Que acontece? O copeiro se esquece. O capítulo 40 de Gênesis termina assim: “Porém o copeiro-chefe não se lembrou de José; esqueceu-se dele”. O capítulo 41 começa assim: “Passados dois anos completos, Faraó teve um sonho…”. E Gênesis 41.9 registra: “Então o copeiro-chefe disse a Faraó: Hoje me lembro das minhas ofensas”. De que se lembrara o copeiro? Do pedido de José.
Sabe que significa isso?

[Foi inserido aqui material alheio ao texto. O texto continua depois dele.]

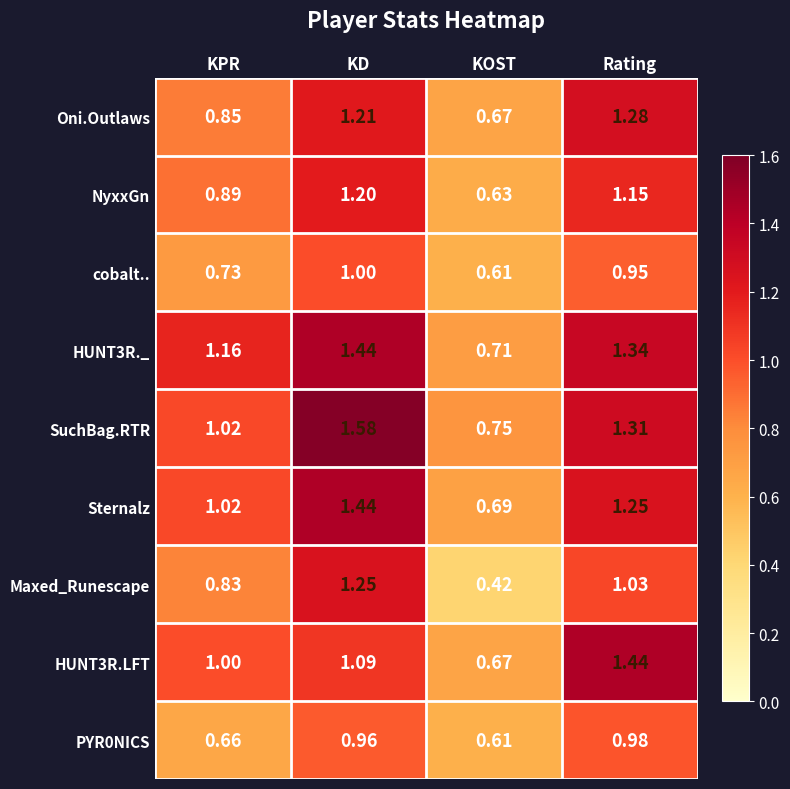

List the labels in order of Sternalz value, largest first.

KD, Rating, KPR, KOST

José ficou dois anos presos após a libertação do copeiro. Nosso primeiro raciocínio é: que copeiro ingrato e descuidado. Retribuiu com ingratidão e deixou de cuidar de alguém que fora bênção para ele.
Agora, amplie seu raciocínio. Tivesse sido liberto dois anos antes pela mediação do coveiro, José seria o governador? Pois é, Deus sabia o tempo certo. Sonhadores precisam entender o tempo de Deus e não precipitar as realidades.